Fifth Sunday of Easter (Year B)

It all begins with God’s love. In case we ever forget this basic, essential fact of our faith, 1 John makes it crystal clear.

Christ the Living Vine
"Christ the Living Vine," Image by Lawrence OP via Flickr licensed under CC BY-NC-ND 2.0.

May 3, 2015

Second Reading
View Bible Text

Commentary on 1 John 4:7-21



It all begins with God’s love. In case we ever forget this basic, essential fact of our faith, 1 John makes it crystal clear.

God is the source and the definition of love. God is love. God loves as the sun shines: love expresses who God is.

1 John emphasizes that God’s love is not some abstract concept. It is passion expressed in action. God made love real and present by sending Jesus to live among us and to die for us. God continues to show us love through Jesus’ life-giving presence among us. If ever we should question whether God truly does love us, the gift and witness of the Holy Spirit confirmed it once more: we are God’s beloved. God’s love is a truth more basic and reliable than the ground we walk on and the air we breathe.

God’s love does not depend on our initiative or on our worthiness. We don’t have to reach out to God or even believe in God in order to be loved. We don’t have to clean up our act before God can love us. We don’t have to measure up to some standard in order to be lovable. No, God showers love on us whether we deserve it or not. And honestly, who could ever deserve such amazing, immeasurable love?

1 John insists that the more fully and completely we know God, the more the immense reality of God’s love dawns on us. When we open ourselves to the warmth and light of God’s presence, we find that even our deepest, darkest secrets and the ugliest parts of ourselves are not beyond God’s reach. Nothing in us is so broken or so filthy that God is unwilling or unable to touch it. God embraces us as we are, loves us as we are, and works in us to make us clean and whole and new. Upheld, surrounded, enfolded by such love, who could be afraid?
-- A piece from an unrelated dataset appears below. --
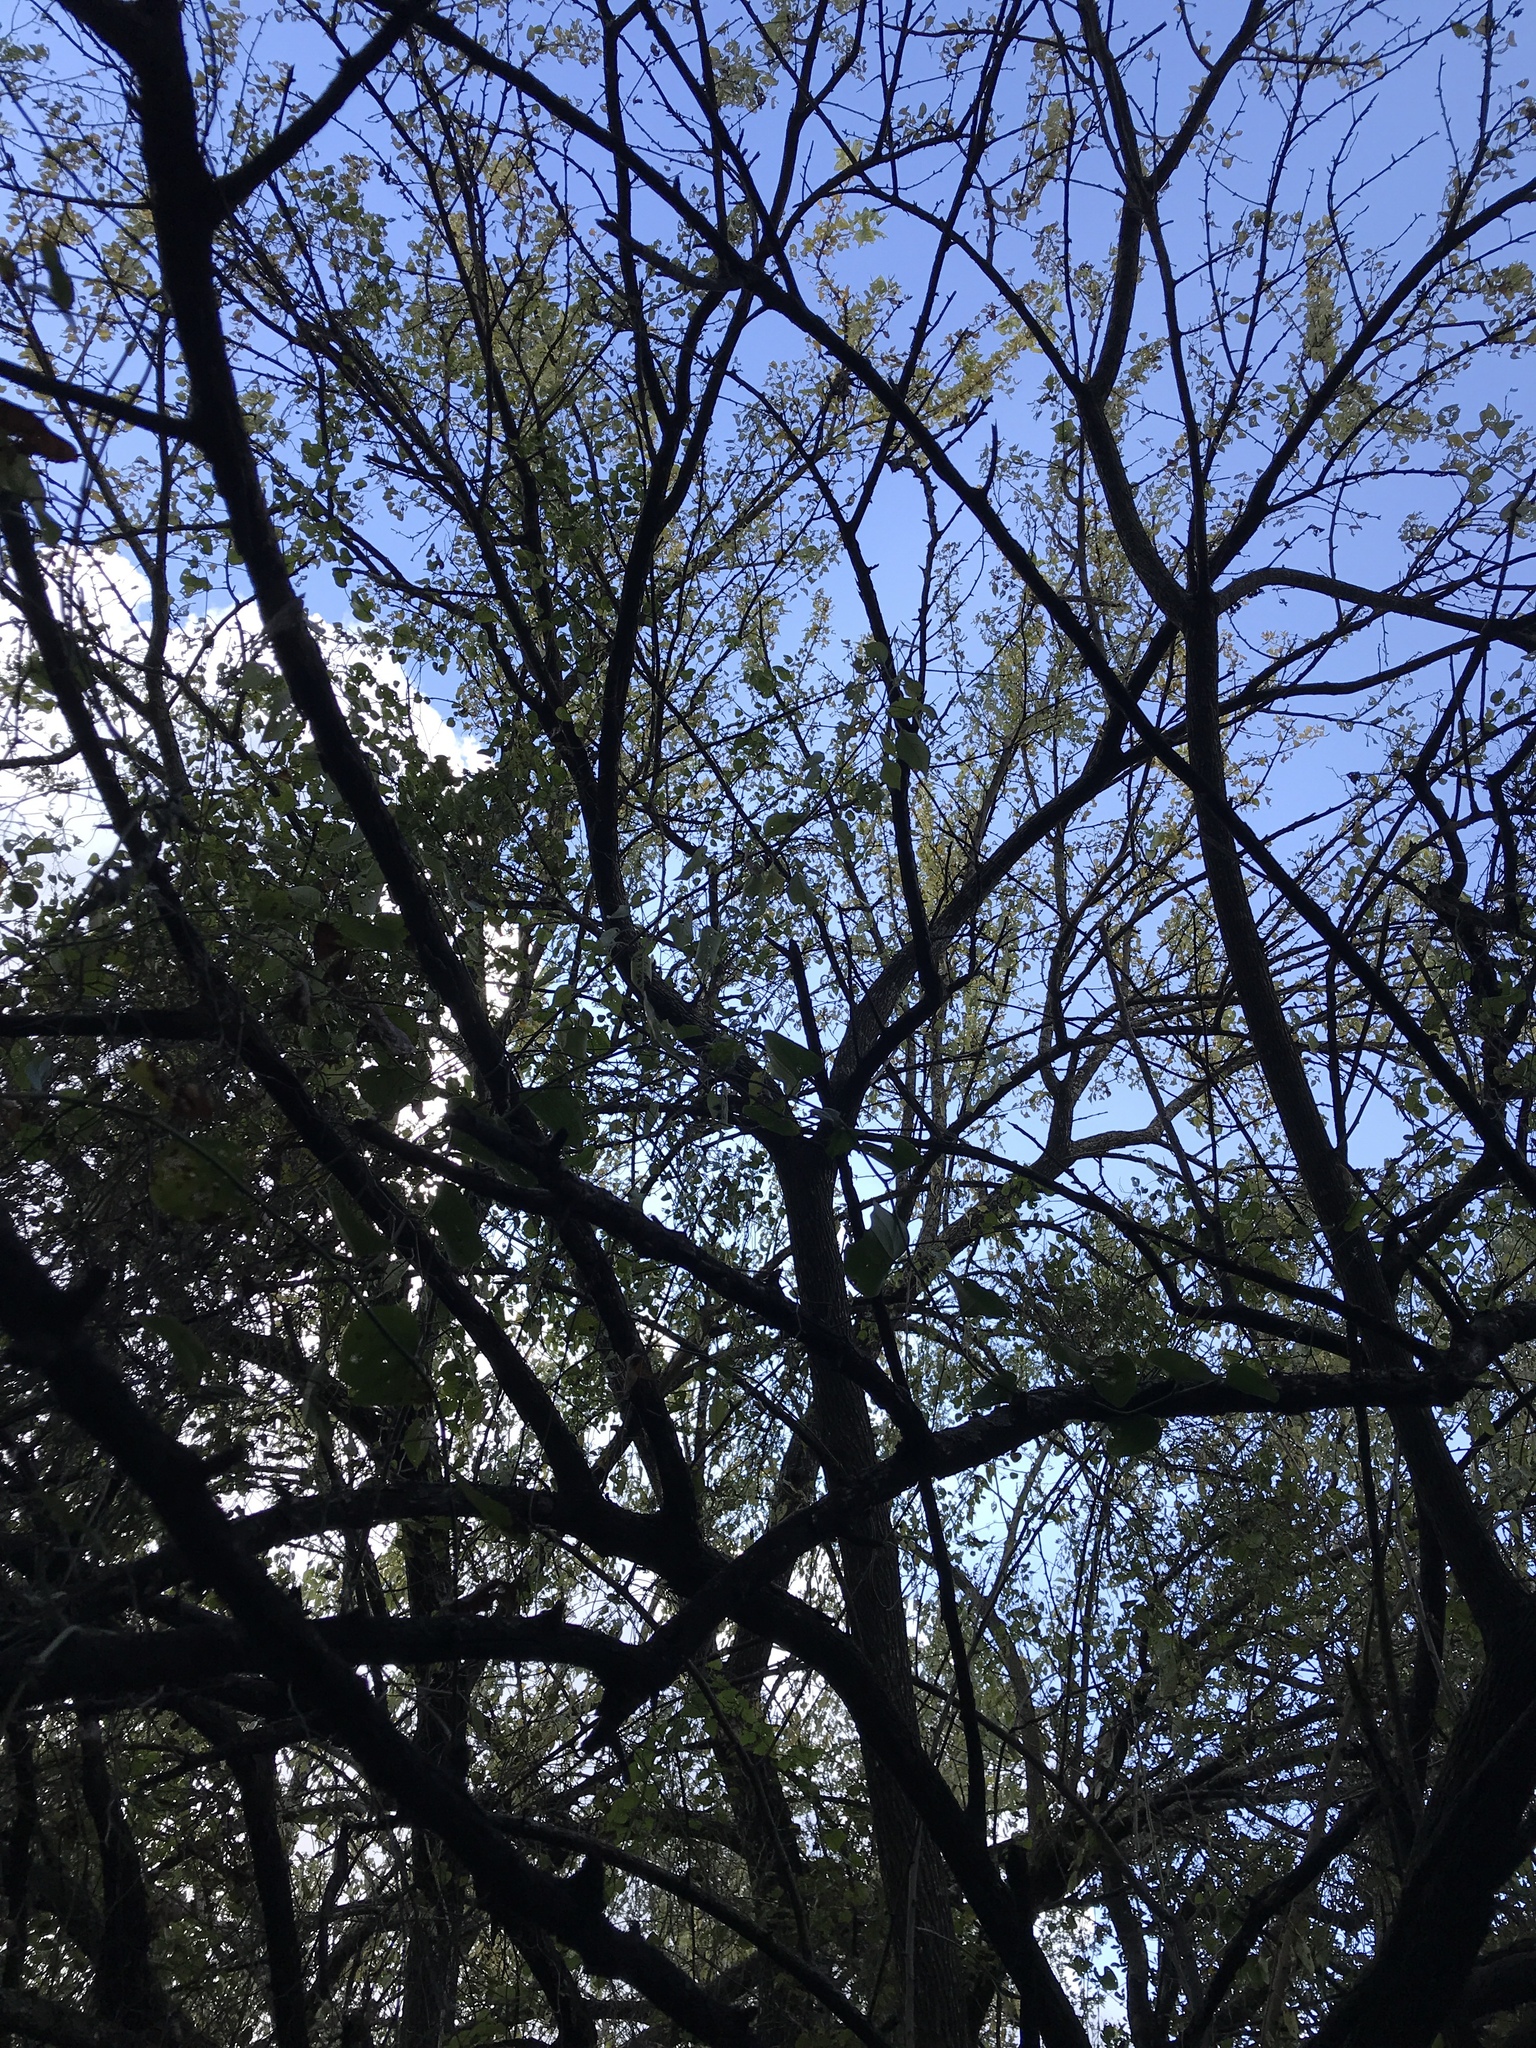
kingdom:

Such life-giving love is too wonderful to keep to ourselves. To know God’s love is to overflow with God’s love. How can we possibly love God while we hate God’s beloved? Seeing ourselves as God’s beloved means seeing our sisters and brothers as God’s loved ones too. If we have come to know God’s love, we have seen for ourselves that it is unearned, undeserved, utterly free. Although God’s love is without conditions, it is not without consequences: God commands us to love one another as God has loved us.
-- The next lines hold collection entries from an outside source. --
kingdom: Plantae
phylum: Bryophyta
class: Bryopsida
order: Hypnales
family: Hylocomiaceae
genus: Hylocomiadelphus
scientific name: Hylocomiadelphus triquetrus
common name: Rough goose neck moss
In case we haven’t understood the seriousness of this command, 1 John expresses it in a way that leaves no room for doubt: “just as God is, so are we in this world” (1 John 4:17 b). In context, it’s clear that 1 John is not saying that Christians are omnipotent or omniscient or morally pure. No, 1 John is saying that because God lives in us, we embody God’s love for the world. We are not gods, but we are God’s. God’s love is incarnate in us.

The author of 1 John calls us to love one another, that is, to love our sisters and brothers. The first-century Christians for whom 1 John was originally written were in conflict about the boundaries of their community, about theology, and about false teaching. In this context 1 John focuses on love for others who belong to the community of faith. Does this mean that we are called only to love those who belong to our group and believe as we do?

The whole foundation of 1 John’s argument suggests otherwise. If we love others as God has loved us, there can be no boundaries. God’s love, made visible and present in Jesus, is the source for the love we share with others. Jesus ignored the limits that religious communities imposed. He ate and talked with people whom the religious leaders had rejected as heretics, as sinful, as filthy and despicable. He touched people who were considered untouchable and welcomed people whom everyone else had kicked out. His harshest words were reserved not for the impure, but for unloving, self-righteous people who saw some of God’s children as beneath their attention and certainly as unworthy of their love. If Jesus shows us what God’s love is like, then there can be no doubt how far our love for others must extend: to every single human being.

Such love can never originate with us. It is not our own, weak, limited love that we share with God’s beloved. No, we are called to open ourselves to God’s love so that God can love others through us. When we love one another, we re-present God to the world. By allowing the love that God has showered on us to overflow onto our sisters and brothers, we make divine love real and visible in the ordinary lives of ordinary people. God invites us to let Jesus live in us, so that through us Jesus can continue to welcome outcasts and touch untouchables and heal the broken. When God’s unimaginable, limitless love comes alive in us, we become the real presence of God in the world. All we can possibly say to such love is thank you, and may it indeed be so.